On the other hand, during the Conference it was outlined that the provision of correspondent banking services is a lifeline to Caribbean economies without which the Region would be excluded from the global finance and trading system with grave consequences for maintenance of financial stability, economic growth, remittance flows and poverty alleviation.
The Region would also be prevented from achieving the UN Sustainable Development Goals 2030 with the result that the achievements of Caribbean countries would be reversed and future progress thwarted.
On the eve of the Conference, the Financial Action Task Force (FATF) and the Financial Stability Board (FSB) issued a document that provided guidance for Correspondent Banking Services in which it was stated that withdrawal of correspondent banking relations “is a serious concern” to them “to the extent that de-risking may drive financial transactions into non-regulated channels, reducing transparency of financial flows and creating financial exclusion, thereby increasing exposure to money laundering and terrorist financing risks.”
To this end, while the withdrawal of correspondent banking relations has grave consequences for Caribbean economies, it also poses serious threats to global financial stability and security.
The Conference welcomed the timely and valuable guidance report from the FATF and the FSB which states that “it is important for correspondent institutions to maintain an ongoing and open dialogue with the respondent institution(s), including helping them understand the correspondent’s anti-money laundering/counter financing of terrorism policy, engaging with them to improve their controls and processes.”
The guidance note argues that the process of dialogue and engagement “can help to avoid unnecessary restriction on or termination of a relationship without a thorough assessment of the risks associated with the specific customer.”
The Conference endorsed the FATF-FSB guidance note and welcomed it as a vital platform from which both correspondent and respondent banks can engage in constructive dialogue leading to a permanent solution. In this connection, the Conference called on international banks to continue their provision of correspondent banking relations while all parties implement the guidance of the FATF and the FSB.

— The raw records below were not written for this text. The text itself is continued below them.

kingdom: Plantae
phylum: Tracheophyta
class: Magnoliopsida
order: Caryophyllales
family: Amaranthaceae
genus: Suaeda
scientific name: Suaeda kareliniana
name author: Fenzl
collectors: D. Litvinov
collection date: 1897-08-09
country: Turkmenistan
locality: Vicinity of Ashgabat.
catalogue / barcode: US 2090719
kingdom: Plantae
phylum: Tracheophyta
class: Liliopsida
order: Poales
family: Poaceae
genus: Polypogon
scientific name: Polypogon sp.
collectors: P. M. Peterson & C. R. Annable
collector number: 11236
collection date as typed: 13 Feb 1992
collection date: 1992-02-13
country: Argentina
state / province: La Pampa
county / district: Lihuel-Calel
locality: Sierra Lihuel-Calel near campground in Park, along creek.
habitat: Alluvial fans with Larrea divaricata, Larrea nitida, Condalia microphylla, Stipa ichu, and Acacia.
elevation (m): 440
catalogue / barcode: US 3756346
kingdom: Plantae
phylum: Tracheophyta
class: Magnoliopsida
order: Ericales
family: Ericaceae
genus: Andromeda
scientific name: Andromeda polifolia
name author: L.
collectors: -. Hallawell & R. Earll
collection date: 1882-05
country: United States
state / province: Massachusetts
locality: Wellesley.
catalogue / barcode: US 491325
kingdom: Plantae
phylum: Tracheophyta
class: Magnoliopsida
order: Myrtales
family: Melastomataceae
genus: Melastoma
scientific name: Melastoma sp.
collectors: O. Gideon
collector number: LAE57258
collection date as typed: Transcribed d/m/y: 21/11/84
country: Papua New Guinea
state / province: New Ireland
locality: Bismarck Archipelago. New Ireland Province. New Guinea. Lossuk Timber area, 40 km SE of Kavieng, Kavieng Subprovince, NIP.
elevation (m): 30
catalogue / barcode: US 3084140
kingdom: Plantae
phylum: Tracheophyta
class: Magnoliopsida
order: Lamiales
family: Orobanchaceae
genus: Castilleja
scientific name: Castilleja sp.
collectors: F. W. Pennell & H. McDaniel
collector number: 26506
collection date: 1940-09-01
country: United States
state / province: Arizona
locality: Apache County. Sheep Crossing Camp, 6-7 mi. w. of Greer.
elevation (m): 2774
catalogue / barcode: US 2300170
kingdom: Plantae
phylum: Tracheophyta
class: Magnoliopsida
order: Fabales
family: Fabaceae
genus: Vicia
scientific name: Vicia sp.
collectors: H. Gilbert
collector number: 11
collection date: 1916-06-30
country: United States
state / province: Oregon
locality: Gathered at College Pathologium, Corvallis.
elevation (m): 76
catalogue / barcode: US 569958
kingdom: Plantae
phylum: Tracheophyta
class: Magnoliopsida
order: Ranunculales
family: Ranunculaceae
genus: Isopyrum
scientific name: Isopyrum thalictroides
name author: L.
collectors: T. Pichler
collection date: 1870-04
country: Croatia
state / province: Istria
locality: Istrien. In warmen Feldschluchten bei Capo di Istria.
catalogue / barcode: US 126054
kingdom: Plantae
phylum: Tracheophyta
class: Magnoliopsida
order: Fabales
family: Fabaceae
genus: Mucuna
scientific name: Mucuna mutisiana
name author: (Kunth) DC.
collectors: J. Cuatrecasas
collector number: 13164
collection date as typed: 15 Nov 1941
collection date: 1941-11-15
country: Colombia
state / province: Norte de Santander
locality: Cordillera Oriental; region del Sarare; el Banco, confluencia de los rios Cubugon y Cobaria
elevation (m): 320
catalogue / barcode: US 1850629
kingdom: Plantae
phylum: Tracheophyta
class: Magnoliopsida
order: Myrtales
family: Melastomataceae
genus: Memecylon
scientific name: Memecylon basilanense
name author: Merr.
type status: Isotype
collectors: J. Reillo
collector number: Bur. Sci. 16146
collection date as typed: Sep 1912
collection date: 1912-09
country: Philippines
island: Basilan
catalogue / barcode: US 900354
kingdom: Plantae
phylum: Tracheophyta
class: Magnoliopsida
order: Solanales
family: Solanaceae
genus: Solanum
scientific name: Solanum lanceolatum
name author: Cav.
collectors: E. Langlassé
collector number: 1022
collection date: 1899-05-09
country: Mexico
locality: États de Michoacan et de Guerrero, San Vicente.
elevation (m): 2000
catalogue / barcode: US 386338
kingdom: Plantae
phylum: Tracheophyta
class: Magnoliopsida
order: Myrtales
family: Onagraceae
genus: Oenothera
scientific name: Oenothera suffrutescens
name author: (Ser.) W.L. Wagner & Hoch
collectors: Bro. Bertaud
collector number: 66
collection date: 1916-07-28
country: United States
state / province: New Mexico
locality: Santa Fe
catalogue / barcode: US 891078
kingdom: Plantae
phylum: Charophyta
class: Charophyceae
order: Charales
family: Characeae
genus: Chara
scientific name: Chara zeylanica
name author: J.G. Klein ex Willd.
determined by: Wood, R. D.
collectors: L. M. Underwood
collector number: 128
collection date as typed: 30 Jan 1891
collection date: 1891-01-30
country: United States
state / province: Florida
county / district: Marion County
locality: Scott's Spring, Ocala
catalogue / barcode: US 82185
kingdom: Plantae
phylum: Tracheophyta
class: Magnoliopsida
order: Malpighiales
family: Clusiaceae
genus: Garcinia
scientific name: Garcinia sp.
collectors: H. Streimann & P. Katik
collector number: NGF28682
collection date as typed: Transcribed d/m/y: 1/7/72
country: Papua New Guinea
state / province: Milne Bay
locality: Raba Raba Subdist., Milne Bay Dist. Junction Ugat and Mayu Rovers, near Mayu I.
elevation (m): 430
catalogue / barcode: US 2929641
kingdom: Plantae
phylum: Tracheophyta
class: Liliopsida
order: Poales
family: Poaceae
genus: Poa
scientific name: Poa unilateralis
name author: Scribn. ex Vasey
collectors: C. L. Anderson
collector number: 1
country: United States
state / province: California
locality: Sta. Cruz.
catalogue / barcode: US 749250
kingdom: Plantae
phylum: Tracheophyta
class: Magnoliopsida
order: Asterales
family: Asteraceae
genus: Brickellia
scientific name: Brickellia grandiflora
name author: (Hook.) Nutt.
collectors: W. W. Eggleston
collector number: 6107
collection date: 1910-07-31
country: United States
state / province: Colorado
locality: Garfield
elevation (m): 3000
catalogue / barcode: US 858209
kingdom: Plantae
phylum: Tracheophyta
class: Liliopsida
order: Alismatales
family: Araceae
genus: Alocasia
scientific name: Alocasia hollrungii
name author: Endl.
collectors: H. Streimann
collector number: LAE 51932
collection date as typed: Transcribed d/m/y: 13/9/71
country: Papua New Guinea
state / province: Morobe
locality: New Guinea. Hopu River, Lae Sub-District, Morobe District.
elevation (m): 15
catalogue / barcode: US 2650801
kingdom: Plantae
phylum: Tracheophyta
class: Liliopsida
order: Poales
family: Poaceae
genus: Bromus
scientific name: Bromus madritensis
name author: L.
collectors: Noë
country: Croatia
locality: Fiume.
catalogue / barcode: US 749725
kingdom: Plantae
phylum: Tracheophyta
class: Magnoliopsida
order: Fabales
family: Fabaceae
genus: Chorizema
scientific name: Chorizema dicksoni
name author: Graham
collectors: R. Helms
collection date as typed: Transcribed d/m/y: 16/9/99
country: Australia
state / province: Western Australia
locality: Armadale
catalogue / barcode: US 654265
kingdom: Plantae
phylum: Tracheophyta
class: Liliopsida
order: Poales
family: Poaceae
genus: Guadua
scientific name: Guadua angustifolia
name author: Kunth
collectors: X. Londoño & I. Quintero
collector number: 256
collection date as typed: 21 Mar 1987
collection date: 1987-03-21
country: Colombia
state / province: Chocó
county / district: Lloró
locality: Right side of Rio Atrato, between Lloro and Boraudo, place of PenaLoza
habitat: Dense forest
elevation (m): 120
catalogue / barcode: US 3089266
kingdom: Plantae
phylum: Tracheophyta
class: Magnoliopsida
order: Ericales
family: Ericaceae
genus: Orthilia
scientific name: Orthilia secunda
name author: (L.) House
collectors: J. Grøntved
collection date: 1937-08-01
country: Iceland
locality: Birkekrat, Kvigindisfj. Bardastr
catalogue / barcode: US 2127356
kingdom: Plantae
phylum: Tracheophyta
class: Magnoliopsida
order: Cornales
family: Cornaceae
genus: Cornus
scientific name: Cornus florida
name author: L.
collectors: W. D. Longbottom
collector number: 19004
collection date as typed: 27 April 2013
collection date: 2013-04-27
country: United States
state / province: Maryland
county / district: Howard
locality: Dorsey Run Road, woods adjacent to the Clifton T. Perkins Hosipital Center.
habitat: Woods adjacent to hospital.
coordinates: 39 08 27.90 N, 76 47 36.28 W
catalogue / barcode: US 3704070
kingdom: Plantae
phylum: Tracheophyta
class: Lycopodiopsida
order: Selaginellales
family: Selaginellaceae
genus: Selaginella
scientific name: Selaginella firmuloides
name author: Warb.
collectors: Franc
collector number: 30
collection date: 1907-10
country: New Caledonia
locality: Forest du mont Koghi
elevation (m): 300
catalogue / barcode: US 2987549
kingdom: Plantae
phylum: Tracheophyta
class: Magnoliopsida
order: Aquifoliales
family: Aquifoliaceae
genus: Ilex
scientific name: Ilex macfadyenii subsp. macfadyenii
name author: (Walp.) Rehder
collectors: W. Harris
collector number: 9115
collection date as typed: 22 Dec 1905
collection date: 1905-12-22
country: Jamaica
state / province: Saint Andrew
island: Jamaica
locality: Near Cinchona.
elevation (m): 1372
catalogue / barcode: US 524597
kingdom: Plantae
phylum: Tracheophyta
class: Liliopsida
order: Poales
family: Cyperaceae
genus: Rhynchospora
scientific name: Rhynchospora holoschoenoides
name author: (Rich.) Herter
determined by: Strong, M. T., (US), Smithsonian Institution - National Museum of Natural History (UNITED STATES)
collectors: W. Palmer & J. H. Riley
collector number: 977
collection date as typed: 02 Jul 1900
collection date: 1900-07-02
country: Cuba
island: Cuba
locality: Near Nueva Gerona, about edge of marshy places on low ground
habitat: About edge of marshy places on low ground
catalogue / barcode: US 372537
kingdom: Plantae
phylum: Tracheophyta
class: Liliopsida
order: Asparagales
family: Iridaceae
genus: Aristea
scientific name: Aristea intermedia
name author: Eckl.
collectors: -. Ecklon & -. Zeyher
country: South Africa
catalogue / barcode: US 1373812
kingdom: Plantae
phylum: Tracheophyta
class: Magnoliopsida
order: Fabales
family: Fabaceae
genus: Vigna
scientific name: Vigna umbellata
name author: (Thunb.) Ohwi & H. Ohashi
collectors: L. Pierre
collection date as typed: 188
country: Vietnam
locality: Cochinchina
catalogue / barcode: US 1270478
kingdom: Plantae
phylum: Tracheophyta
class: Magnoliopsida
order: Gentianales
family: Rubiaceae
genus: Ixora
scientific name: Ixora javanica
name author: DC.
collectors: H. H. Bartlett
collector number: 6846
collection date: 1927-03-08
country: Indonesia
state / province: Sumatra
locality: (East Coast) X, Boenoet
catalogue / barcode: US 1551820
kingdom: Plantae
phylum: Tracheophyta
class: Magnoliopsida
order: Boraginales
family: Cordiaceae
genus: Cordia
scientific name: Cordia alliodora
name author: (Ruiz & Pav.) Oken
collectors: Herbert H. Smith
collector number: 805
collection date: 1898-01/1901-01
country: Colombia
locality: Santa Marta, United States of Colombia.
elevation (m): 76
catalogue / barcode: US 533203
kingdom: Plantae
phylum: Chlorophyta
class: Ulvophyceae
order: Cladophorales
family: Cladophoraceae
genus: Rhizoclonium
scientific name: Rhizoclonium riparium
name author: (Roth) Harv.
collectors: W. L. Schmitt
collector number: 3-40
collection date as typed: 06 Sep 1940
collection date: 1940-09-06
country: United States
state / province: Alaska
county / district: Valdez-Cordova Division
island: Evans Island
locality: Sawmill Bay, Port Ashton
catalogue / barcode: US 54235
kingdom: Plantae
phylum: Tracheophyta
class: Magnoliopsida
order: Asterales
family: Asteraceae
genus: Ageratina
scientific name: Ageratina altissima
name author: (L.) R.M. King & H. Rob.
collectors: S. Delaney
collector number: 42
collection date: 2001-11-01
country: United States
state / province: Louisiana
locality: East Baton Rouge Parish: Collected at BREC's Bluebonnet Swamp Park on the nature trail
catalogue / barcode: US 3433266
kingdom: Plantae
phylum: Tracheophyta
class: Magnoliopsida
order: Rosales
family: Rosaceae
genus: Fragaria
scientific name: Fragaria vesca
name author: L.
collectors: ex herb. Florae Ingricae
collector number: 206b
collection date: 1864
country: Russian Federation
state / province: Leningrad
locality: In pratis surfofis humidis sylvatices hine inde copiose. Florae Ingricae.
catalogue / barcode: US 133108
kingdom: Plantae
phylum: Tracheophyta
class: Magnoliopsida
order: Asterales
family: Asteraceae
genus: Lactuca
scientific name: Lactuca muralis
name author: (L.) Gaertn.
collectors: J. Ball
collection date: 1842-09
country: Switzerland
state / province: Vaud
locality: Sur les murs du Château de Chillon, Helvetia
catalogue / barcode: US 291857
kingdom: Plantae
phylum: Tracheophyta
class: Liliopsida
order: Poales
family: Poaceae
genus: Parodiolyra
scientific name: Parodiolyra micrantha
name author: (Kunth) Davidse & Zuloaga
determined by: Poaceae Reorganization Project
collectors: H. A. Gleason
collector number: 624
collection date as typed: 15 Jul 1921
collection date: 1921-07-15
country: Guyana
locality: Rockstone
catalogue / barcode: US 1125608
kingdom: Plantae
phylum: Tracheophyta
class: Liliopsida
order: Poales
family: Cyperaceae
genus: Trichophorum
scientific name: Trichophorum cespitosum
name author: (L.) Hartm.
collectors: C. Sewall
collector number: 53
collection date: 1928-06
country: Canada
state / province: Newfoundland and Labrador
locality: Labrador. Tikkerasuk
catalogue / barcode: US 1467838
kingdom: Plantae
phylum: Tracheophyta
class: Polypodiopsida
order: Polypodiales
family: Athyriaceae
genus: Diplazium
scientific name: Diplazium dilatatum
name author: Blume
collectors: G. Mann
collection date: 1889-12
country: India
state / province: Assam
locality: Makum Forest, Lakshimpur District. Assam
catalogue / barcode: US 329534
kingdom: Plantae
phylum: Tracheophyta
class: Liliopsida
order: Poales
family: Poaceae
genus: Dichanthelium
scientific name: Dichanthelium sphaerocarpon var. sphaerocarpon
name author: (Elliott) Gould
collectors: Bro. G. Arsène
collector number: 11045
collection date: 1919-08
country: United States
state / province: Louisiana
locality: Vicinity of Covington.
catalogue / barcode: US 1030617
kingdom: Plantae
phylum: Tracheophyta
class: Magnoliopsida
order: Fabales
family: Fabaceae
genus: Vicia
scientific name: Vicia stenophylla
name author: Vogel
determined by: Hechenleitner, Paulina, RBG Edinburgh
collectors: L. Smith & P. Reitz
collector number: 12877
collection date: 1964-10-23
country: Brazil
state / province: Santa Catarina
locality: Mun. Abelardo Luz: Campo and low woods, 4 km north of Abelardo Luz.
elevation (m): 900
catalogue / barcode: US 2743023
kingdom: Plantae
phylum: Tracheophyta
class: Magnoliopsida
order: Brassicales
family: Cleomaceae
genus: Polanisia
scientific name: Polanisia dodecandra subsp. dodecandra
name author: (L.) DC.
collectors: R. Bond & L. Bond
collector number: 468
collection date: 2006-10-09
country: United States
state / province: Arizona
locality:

Moreover, the Conference called on Member States of the organisation for Economic Cooperation and Development (OECD) and the European Union to align their individual transparency criteria in the framework of the Global Forum standards which are approved by 137 jurisdictions.
Additionally, Caribbean governments, regulators and banks, participating in the Conference, committed the regional jurisdictions to redouble their efforts to achieve full compliance with the international standards set by the FATF, the FSB and the OECD Global Forum. In this respect, the sum of 4.5 million euros pledged by the European Union to CARIFORUM/CFATF was welcomed by the Conference as a means to address such deficiencies as exist. The Conference urged other countries to follow the lead of the European Union.